Мне пожали руку каждый из пяти и секретарь шестой, вручили в руки справку — действительно, роковой документ.

— Вы где живете? Я сказал.

— Мы устроим вас в Калинине на хорошую работу. В Москву только ездить не надо.

— Я могу дать подписку о невыезде.

— Нет, подписку не надо, — внезапно вмешался председатель, — а просто не надо ехать в Москву. Жена ваша ни в чем не виновата.

— В материалах дела не было ни строчки о моей жене.

Потом я сообразил, что это чисто общие суждения. Реабилитация внесла в столицу такой жестокий мордобой и за то, что было, и за то, чего не было. Мордобой — родственный — стал своего рода общественным явлением.

Доктор Лоскутов написал мне:

«Берегите справку. Сразу же снимите с нее десять, сто копий и только тогда выходите на улицу».

1970-е годы

БЕРЗИН

Схема очерка-романа

«Как теперь убивают? Приводят в исполнение?» — равнодушно думал Берзин. [50]

Берзина привели с допроса, и он лежал теперь в тюремной камере вниз лицом.
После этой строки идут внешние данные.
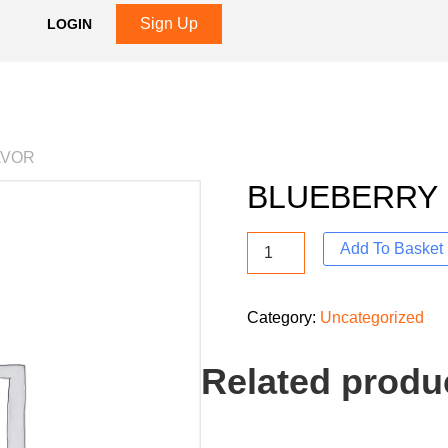
Sign Up
LOGIN
AVOR
BLUEBERRY 
Add To Basket
Category:
Uncategorized
Related produ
Берзин был длинен — огромные ступни свисали с койки. Он поглядел на свои ноги, на решетку в окне и вспомнил Феликса Эдмундовича. На утверждение к Дзержинскому принесли какой-то хозяйственный заказ, разговор шел о размере нар, и Берзин вошел в кабинет предчека как раз во время этого разговора.

50

Берзин Эдуард Петрович (1894–1938), участвовал в раскрытии заговора Локкарта (1918), возглавлял строительство Вишерского химического завода, в ноябре 1931 г. направлен на Колыму, с 3 декабря директор Дальстроя, 19 декабря 1937 г. арестован, 1 августа 1938 г. — расстрелян.

— Нет, нет, — говорил Дзержинский. — Не скупитесь. Не один восемьдесят пять, а один девяносто и даже…

Дзержинский смерил глазами заведующего своим секретариатом — Эдуарда Петровича Берзина и чуть улыбнулся:

— Один девяносто пять. Вот так. Один девяносто пять. Все.

Это была шутка. Или пророчество?

Давно это было. И нары теперь не те — короче. Берзин перевернулся на спину и согнул ноги в коленях.

Так как же теперь «приводят в исполнение»? При Дзержинском это было обязанностью, правом и долгом того самого следователя, который вел дело. В этом была логика. Романтическая логика и мудрость. Если ты, следователь, доказал суду, трибуналу, что подследственный — враг и достоин смерти, если ты убежден, что он виноват, если ты добиваешься для него смертного приговора, — имей мужество убить сам, своей рукой. И знай, что всех, кого по твоему докладу осудят на смерть, убивать придется тебе самому. А ведь убить своей рукой совсем другое дело, чем ставить «птички» на докладе или буквы «вин» на протоколе заседания, или написать «К расстрелу». Но все это было в романтические времена Феликса Дзержинского. Давно уже следователи были избавлены от необходимости убивать. Были профессиональные «исполнители». Берзину никогда не приходилось встречаться с такими. Но он знал — «исполнители» есть в том самом учреждении, где он работал. Только думать об этом сейчас не надо. Надо ждать. Может быть, все исчезнет, как кошмарный сон. Или как-нибудь известить Молчанова? Но Молчанова нет. Артузова? Но Артузов расстрелян.